* PROBLEM DESCRIPTION
Copy each line of the entries that contains the word "jako".

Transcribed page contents
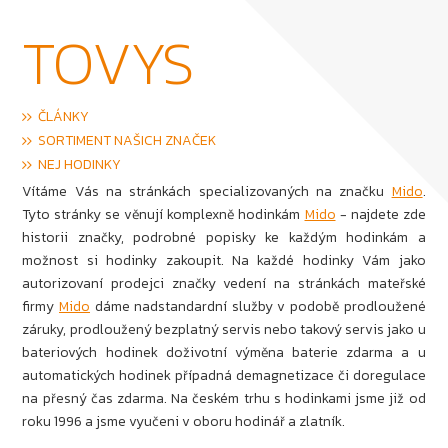
TOVYS
ČLÁNKY
SORTIMENT NAŠICH ZNAČEK
NEJ HODINKY
Vítáme Vás na stránkách specializovaných na značku
Mido
.
Tyto stránky se věnují komplexně hodinkám
Mido
- najdete zde
historii značky, podrobné popisky ke každým hodinkám a
možnost si hodinky zakoupit. Na každé hodinky Vám jako
autorizovaní prodejci značky vedení na stránkách mateřské
firmy
Mido
dáme nadstandardní služby v podobě prodloužené
záruky, prodloužený bezplatný servis nebo takový servis jako u
bateriových hodinek doživotní výměna baterie zdarma a u
automatických hodinek případná demagnetizace či doregulace
na přesný čas zdarma. Na českém trhu s hodinkami jsme již od
roku 1996 a jsme vyučeni v oboru hodinář a zlatník.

* REPLY TO THE TASK
možnost si hodinky zakoupit. Na každé hodinky Vám jako
záruky, prodloužený bezplatný servis nebo takový servis jako u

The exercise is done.